# WHAT YOU SHOULD DO
With both ends included, repeat exactly the lines of the entries below from the one containing "вересня, 2019" down to the one containing "серпня, 2018", and no others.
*** Opening of SOURCE INFORMATION ***
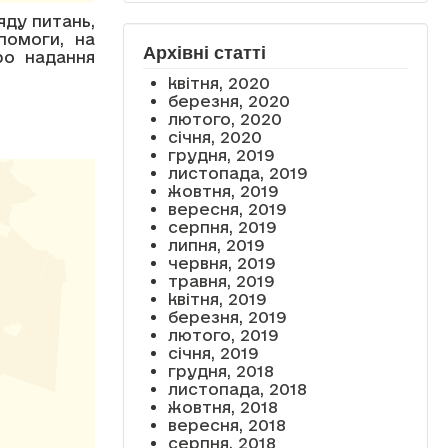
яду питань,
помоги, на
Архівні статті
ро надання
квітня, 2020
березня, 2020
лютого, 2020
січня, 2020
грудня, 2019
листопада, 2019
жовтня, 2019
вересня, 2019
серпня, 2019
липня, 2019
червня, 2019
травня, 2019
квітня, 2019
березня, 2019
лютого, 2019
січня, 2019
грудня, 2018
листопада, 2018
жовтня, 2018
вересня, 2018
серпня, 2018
*** Close of SOURCE INFORMATION ***
*** Opening of SOURCE INFORMATION ***
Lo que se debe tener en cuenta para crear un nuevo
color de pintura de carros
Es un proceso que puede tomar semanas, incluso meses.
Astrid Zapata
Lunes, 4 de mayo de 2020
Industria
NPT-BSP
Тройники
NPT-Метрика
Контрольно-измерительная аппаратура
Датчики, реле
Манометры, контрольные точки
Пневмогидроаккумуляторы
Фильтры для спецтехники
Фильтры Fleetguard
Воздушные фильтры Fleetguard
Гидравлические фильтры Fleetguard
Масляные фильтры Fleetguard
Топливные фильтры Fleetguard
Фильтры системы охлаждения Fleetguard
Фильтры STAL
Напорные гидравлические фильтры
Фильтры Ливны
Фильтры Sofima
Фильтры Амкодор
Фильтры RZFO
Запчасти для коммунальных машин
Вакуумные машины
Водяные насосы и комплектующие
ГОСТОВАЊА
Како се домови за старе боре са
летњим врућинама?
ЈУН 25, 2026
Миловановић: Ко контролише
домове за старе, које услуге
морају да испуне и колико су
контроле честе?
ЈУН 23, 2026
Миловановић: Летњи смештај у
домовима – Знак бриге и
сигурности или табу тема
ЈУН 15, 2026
*** Close of SOURCE INFORMATION ***
*** Opening of SOURCE INFORMATION ***
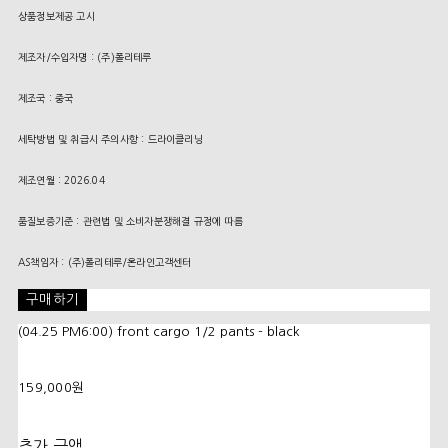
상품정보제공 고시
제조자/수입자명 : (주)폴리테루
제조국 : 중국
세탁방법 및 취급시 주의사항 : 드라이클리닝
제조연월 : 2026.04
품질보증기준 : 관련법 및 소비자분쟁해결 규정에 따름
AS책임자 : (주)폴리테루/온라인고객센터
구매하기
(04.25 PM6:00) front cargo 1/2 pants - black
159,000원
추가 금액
*** Close of SOURCE INFORMATION ***
# SOLUTION
вересня, 2019
серпня, 2019
липня, 2019
червня, 2019
травня, 2019
квітня, 2019
березня, 2019
лютого, 2019
січня, 2019
грудня, 2018
листопада, 2018
жовтня, 2018
вересня, 2018
серпня, 2018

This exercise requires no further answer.